Work order: Start with the first line of the data and end with the line that holds "- T9 vertebra: [180, 323, 280, 392]"; write out each one exactly.

Collected data:
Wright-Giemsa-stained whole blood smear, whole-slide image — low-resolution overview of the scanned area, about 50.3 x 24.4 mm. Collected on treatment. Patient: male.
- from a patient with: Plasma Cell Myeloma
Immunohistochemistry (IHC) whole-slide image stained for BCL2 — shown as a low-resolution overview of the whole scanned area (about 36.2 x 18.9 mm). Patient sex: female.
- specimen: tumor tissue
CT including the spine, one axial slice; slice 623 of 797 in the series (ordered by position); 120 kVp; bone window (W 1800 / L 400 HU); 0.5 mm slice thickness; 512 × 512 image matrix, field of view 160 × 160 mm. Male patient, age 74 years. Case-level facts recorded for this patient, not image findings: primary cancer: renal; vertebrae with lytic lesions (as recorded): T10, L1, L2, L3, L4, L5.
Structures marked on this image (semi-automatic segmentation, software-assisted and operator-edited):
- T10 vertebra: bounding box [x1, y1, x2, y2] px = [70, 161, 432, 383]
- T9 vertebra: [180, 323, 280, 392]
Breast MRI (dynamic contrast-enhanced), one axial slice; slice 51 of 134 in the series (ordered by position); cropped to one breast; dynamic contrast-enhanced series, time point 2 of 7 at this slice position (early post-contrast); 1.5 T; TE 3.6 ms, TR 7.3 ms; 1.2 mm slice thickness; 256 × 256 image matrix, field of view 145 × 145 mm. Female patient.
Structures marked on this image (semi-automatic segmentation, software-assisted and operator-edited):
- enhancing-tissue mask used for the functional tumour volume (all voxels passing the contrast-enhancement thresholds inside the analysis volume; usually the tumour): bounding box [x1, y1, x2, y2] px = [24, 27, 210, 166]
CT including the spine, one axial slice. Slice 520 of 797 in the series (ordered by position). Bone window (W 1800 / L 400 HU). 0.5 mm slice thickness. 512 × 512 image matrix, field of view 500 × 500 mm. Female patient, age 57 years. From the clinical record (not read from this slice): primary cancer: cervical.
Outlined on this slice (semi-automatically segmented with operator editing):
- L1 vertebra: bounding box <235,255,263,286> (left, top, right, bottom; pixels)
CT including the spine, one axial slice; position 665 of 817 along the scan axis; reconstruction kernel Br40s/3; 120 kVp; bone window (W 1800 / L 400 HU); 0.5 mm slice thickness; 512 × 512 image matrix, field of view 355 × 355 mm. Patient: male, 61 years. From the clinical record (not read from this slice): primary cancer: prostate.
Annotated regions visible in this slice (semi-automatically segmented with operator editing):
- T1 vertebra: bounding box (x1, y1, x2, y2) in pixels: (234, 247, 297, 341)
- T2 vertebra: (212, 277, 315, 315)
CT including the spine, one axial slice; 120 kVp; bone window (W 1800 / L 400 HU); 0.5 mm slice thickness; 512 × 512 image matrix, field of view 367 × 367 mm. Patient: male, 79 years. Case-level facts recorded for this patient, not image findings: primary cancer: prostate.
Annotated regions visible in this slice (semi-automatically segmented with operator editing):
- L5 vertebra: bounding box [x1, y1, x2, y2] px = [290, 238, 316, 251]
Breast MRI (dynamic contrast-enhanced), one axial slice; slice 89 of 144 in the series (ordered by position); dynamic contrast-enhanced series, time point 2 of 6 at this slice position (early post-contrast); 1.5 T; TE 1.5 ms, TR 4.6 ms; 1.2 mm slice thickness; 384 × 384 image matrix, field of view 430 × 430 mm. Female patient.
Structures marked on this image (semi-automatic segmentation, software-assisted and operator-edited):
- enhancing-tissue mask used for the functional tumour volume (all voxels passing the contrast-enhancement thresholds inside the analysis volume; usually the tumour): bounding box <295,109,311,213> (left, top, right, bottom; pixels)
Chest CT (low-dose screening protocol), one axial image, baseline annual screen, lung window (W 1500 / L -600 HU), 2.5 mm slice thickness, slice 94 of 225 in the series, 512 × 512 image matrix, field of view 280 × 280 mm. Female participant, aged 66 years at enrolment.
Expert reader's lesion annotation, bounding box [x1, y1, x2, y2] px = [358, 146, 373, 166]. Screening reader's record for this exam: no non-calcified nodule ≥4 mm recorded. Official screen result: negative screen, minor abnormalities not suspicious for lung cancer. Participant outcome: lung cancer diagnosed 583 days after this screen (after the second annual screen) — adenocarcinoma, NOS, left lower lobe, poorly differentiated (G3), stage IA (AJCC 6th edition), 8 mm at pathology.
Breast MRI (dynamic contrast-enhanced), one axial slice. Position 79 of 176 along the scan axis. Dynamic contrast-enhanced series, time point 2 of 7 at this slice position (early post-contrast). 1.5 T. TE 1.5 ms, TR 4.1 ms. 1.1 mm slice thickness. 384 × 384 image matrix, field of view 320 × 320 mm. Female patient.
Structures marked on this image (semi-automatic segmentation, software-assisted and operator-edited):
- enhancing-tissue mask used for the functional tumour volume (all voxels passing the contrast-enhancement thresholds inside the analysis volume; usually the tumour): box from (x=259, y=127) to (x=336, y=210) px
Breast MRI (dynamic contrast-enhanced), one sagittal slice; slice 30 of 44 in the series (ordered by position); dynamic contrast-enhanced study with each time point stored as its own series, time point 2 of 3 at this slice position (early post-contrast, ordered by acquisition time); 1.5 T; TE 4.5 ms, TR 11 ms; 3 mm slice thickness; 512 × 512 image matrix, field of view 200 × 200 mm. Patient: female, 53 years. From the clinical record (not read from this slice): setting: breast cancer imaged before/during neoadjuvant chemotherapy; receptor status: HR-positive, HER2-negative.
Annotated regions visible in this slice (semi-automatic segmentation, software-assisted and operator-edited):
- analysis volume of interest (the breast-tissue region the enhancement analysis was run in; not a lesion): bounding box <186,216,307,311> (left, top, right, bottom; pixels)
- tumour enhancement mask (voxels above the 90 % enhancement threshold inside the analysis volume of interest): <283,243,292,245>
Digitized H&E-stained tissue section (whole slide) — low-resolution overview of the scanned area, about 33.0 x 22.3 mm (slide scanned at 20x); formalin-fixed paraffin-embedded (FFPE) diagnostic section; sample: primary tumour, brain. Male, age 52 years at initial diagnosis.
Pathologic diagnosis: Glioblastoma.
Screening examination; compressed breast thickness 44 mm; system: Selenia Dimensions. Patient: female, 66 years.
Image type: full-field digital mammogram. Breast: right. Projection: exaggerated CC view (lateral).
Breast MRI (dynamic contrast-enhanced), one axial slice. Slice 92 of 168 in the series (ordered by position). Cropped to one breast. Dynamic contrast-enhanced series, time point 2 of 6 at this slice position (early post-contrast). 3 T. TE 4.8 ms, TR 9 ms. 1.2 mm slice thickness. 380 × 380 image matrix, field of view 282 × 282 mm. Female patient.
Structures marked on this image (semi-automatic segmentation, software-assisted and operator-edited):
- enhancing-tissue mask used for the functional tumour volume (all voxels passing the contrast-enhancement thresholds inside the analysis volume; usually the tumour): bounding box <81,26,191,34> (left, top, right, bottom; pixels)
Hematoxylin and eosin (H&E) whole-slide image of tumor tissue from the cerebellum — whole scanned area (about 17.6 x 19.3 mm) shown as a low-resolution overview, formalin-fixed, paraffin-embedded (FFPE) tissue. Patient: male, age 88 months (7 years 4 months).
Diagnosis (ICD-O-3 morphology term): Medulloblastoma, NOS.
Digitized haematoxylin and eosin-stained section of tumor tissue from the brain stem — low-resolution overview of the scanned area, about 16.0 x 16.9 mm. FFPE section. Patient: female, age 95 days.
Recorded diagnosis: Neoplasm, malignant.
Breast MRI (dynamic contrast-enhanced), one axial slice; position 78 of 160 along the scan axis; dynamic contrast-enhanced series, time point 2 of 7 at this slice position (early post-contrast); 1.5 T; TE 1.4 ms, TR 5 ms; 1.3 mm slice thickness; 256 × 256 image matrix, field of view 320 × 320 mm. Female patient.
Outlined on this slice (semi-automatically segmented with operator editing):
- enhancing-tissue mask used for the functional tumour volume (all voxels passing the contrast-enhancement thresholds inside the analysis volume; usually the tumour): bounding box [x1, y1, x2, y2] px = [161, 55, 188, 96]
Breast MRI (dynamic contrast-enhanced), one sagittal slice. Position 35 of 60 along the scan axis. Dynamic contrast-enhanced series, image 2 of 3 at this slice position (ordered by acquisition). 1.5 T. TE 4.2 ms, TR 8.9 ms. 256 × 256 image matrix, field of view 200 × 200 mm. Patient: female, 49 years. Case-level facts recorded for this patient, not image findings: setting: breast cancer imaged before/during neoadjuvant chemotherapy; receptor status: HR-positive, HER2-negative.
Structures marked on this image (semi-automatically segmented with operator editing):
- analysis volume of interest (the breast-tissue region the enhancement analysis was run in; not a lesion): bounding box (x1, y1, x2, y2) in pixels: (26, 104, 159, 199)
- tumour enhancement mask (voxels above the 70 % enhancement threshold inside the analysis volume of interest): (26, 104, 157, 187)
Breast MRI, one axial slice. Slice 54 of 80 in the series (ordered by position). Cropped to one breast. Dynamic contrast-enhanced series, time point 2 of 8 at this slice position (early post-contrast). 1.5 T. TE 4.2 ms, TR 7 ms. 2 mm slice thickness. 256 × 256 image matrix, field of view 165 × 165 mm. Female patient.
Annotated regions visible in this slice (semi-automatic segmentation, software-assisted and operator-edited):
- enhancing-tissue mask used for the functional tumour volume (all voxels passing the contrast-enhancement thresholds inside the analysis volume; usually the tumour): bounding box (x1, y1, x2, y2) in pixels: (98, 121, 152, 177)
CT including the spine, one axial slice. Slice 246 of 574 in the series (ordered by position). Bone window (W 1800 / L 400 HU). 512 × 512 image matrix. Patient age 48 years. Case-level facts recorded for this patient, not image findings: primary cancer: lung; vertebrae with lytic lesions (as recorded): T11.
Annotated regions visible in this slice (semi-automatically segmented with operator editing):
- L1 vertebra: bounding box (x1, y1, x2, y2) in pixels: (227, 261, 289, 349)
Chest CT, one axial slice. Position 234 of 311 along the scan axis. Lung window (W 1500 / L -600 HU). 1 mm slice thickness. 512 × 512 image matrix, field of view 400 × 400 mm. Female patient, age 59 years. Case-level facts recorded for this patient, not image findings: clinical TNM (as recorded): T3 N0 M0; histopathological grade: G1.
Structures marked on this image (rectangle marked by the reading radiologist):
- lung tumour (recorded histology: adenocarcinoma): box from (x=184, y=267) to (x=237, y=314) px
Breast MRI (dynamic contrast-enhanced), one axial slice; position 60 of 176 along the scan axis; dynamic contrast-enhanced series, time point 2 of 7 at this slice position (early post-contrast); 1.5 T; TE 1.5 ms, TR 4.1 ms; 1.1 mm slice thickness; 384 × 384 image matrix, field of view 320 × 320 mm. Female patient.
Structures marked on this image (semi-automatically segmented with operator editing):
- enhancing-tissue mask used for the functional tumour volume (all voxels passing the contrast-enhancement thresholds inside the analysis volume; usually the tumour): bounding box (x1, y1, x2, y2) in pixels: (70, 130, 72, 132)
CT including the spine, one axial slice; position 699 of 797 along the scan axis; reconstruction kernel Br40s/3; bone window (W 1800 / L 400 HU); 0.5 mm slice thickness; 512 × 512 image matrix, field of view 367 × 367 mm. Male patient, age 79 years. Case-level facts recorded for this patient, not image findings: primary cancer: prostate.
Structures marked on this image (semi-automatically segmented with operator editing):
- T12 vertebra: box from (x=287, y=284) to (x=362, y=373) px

Response below:
Wright-Giemsa-stained whole blood smear, whole-slide image — low-resolution overview of the scanned area, about 50.3 x 24.4 mm. Collected on treatment. Patient: male.
- from a patient with: Plasma Cell Myeloma
Immunohistochemistry (IHC) whole-slide image stained for BCL2 — shown as a low-resolution overview of the whole scanned area (about 36.2 x 18.9 mm). Patient sex: female.
- specimen: tumor tissue
CT including the spine, one axial slice; slice 623 of 797 in the series (ordered by position); 120 kVp; bone window (W 1800 / L 400 HU); 0.5 mm slice thickness; 512 × 512 image matrix, field of view 160 × 160 mm. Male patient, age 74 years. Case-level facts recorded for this patient, not image findings: primary cancer: renal; vertebrae with lytic lesions (as recorded): T10, L1, L2, L3, L4, L5.
Structures marked on this image (semi-automatic segmentation, software-assisted and operator-edited):
- T10 vertebra: bounding box [x1, y1, x2, y2] px = [70, 161, 432, 383]
- T9 vertebra: [180, 323, 280, 392]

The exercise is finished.